刑事ゼロ 終

ドラマの楽しさ教えます

  ナレーションは武田鉄矢、「20年間の刑事の知識と経験をすべて失うということは、刑事としての死を意味する悲劇だ。」と始まるこのドラマ。記憶を失くした時矢刑事(沢村一樹)が記憶を取り戻すことが出来るのか。難事件を解決しながら物語は進んでいく。

はじまり

 時矢刑事は京都府警に時矢ありと言われるほどの刑事。

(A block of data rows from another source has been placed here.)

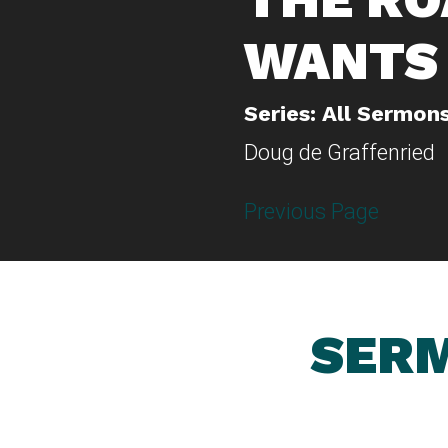
WANTS 
Series: All Sermon
Doug de Graffenried
Previous Page
SERM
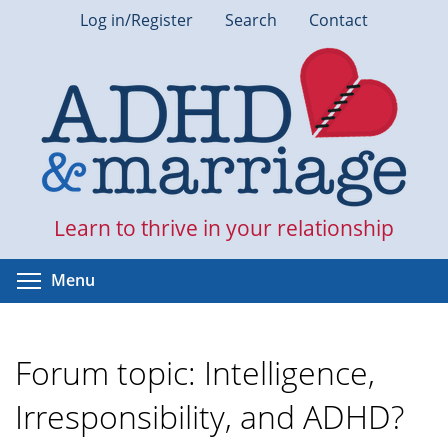
Skip
Log in/Register
Search
Contact
to
main
content
Learn to thrive in your relationship
Toggle menu visibility
Menu
Forum topic: Intelligence,
Irresponsibility, and ADHD?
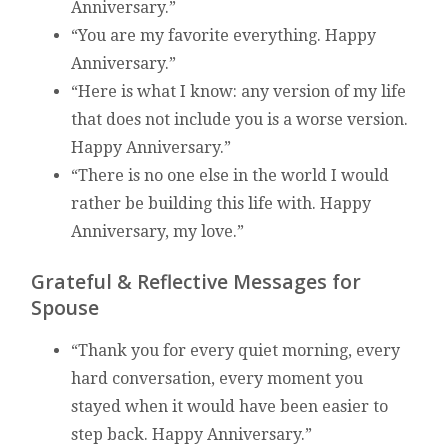
Anniversary.”
“You are my favorite everything. Happy
Anniversary.”
“Here is what I know: any version of my life
that does not include you is a worse version.
Happy Anniversary.”
“There is no one else in the world I would
rather be building this life with. Happy
Anniversary, my love.”
Grateful & Reflective Messages for
Spouse
“Thank you for every quiet morning, every
hard conversation, every moment you
stayed when it would have been easier to
step back. Happy Anniversary.”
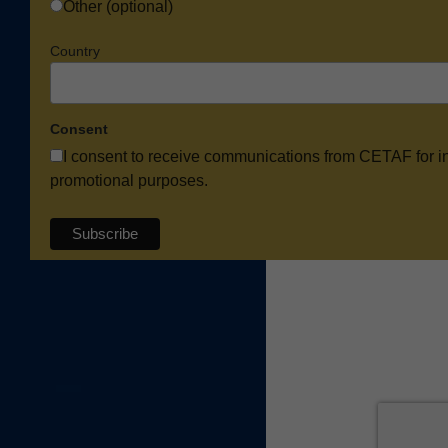
Other (optional)
Country
Consent
I consent to receive communications from CETAF for i
promotional purposes.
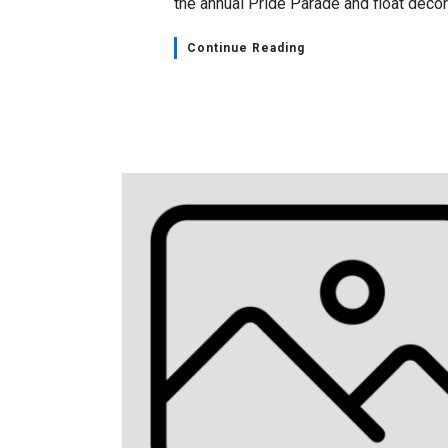
the annual Pride Parade and float decora
Continue Reading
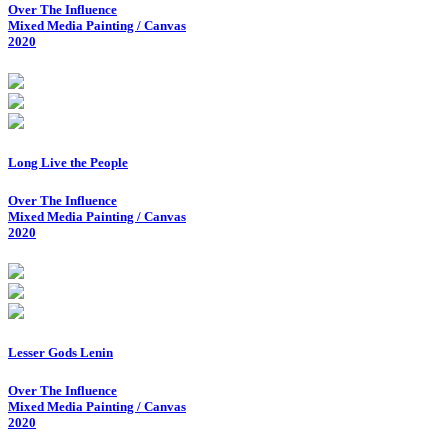
Over The Influence
Mixed Media Painting / Canvas
2020
Long Live the People
Over The Influence
Mixed Media Painting / Canvas
2020
Lesser Gods Lenin
Over The Influence
Mixed Media Painting / Canvas
2020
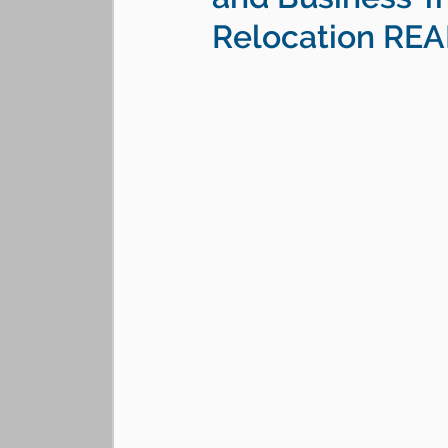
Relocation RE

だが、その時刑事がある事件を追いかけていた時に、犯人は捕まえたが、ビルの屋上から落ちる。幸運にも水溜めに落ち、命は助かるが、刑事としての記憶は失くしてしまう。時矢刑事の刑事としての記憶が失われた事を知るのは、佐相智佳刑事(瀧本美織)と時矢刑事の叔父で町医者の生田目守雄。2人が時矢刑事の記憶が戻るまで、彼をフォローする。

事件の解決

 京都府警捜査一課13係には時矢&佐相コンビと、時矢刑事をライバル視する福知刑事(寺島進)とその相棒の内海刑事(横山だいすけ)の福知&内海コンビがいる。この2つのコンビが競い合い、時には協力して事件の謎を解く。事件解決の直前には時矢刑事の頭に「ピー」音が鳴り、謎を解決する思考回路が回りだす。これが記憶を失った時矢刑事の切り札だ。

時矢刑事のビフォアーアフター

 記憶をなくす前の時矢刑事がビフォアー時矢刑事。記憶を失くした後をアフター時矢刑事と呼ぶ。佐相刑事が過去と今の時矢刑事を表現するときに使う形容詞。時には他の言い方もする。

 ビフォアー時矢は切れ者で、取り調べもきつく、1人でぐいぐい事件を解決するタイプ。

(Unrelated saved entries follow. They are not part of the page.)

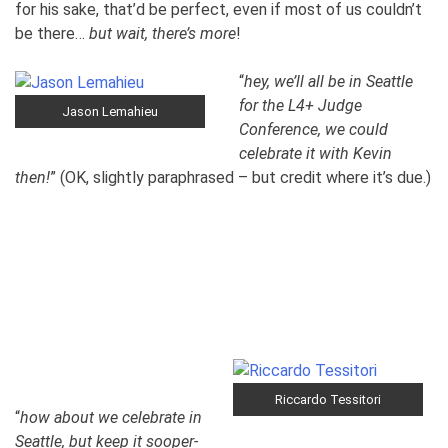
for his sake, that’d be perfect, even if most of us couldn’t
be there…
but wait, there’s more
!
“
hey, we’ll all be in Seattle
for the L4+ Judge
Jason Lemahieu
Conference, we could
celebrate it with Kevin
then!
” (OK, slightly paraphrased – but credit where it’s due.)
Riccardo Tessitori
“
how about we celebrate in
Seattle, but keep it sooper-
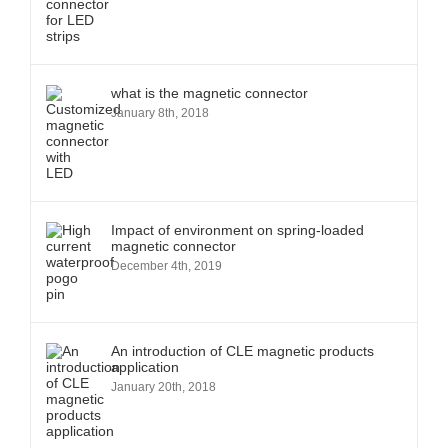
what is the magnetic connector
January 8th, 2018
Impact of environment on spring-loaded
magnetic connector
December 4th, 2019
An introduction of CLE magnetic products
application
January 20th, 2018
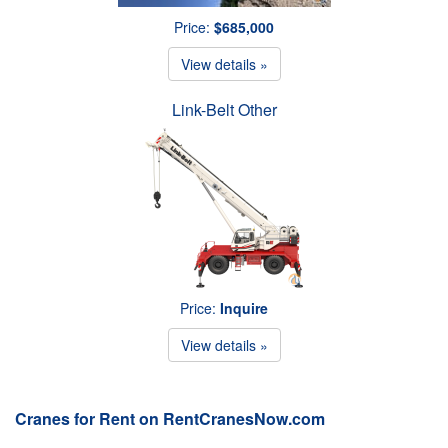
Price:
$685,000
View details »
Link-Belt Other
Price:
Inquire
View details »
Cranes for Rent on RentCranesNow.com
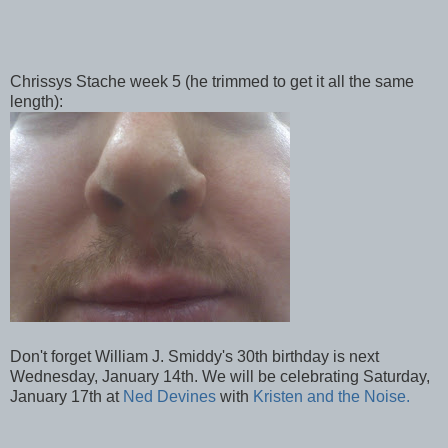
Chrissys Stache week 5 (he trimmed to get it all the same
length):
Don't forget William J. Smiddy's 30th birthday is next
Wednesday, January 14th. We will be celebrating Saturday,
January 17th at
Ned Devines
with
Kristen and the Noise.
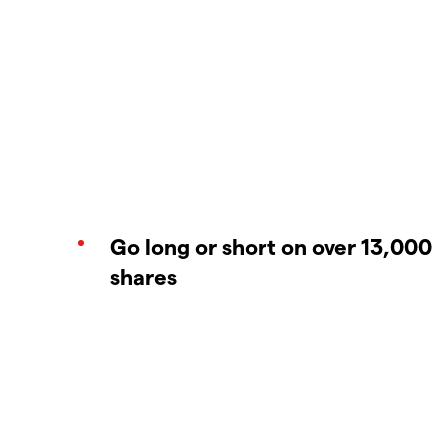
Go long or short on over 13,000
shares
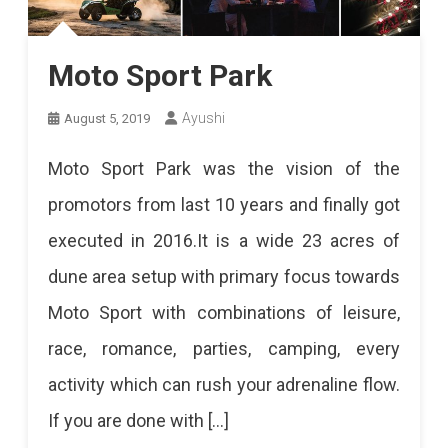
Moto Sport Park
Ayushi
August 5, 2019
Moto Sport Park was the vision of the
promotors from last 10 years and finally got
executed in 2016.It is a wide 23 acres of
dune area setup with primary focus towards
Moto Sport with combinations of leisure,
race, romance, parties, camping, every
activity which can rush your adrenaline flow.
If you are done with […]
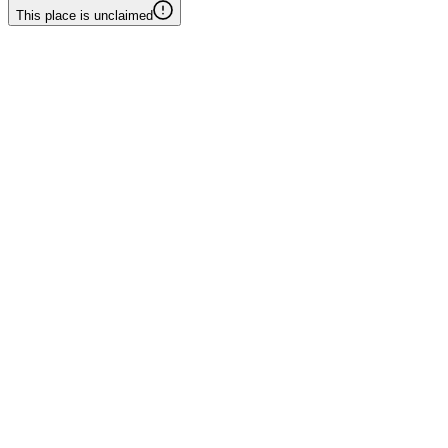
This place is unclaimed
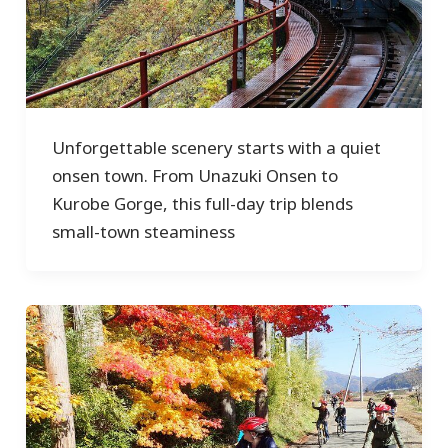
Unforgettable scenery starts with a quiet
onsen town. From Unazuki Onsen to
Kurobe Gorge, this full-day trip blends
small-town steaminess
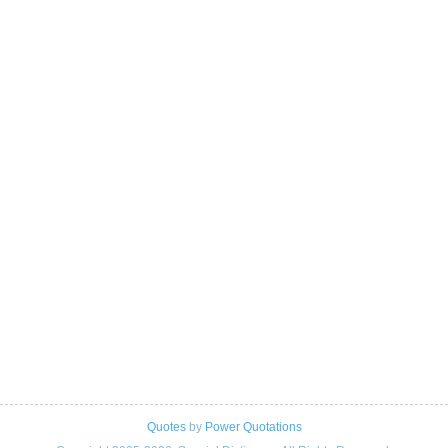
Quotes
by
Power Quotations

 アフター時矢は基本的にはすっからかん。だが、直感や考え方だけはビフォアー時矢に勝てる。人格も優しくなっている。そして、佐相刑事のフォローがあり、捜査は何とか進んでいく。

最終回

 時矢刑事が記憶を失くしたきっかけとなった事件が解決する。事件は「タロットカード」を模したタロット連続殺人事件。犯人は看守の草葉(今野浩喜)だった。草場は殺人被害者を利用して、殺人を犯しながら釈放される人たちを法に代わって裁く。草葉の考えに共感する人もいて、その人たちも草葉の共犯者である。

 ビフォアー時矢刑事は共犯者の一人である能見(高橋光臣)を追いつめるが、この殺人は「刑事の罪が生み出したもの」と能見に告げられ、ビルからの落下とともに時矢刑事の刑事としての心が閉ざされたのだった。これが、記憶を失くした理由。

 では、記憶を失くした原因が分かったところで、時矢刑事の記憶が戻ったのかというと、実は戻らなかった。そして、そのままドラマは終わる。何とも、滑稽なアフター時矢刑事となってしまった。でも時矢刑事の脳や心はビフォアーより、アフターを選んだんだろうと和やかに食事に行く一同であった。

私の感想

 記憶を失くした時矢刑事と時矢刑事がなくした記憶をフォローする佐相刑事。時矢刑事が記憶を失くしている事は他に誰も気づかない(途中、元妻の奥畑弁護士(財前直見)にはバレる)。無理があるが何とか強引に物語が進む。最後まで時矢刑事の記憶が戻ることなく終わったのは、ハッピーエンドだったかもしれない。良い終わり方だった。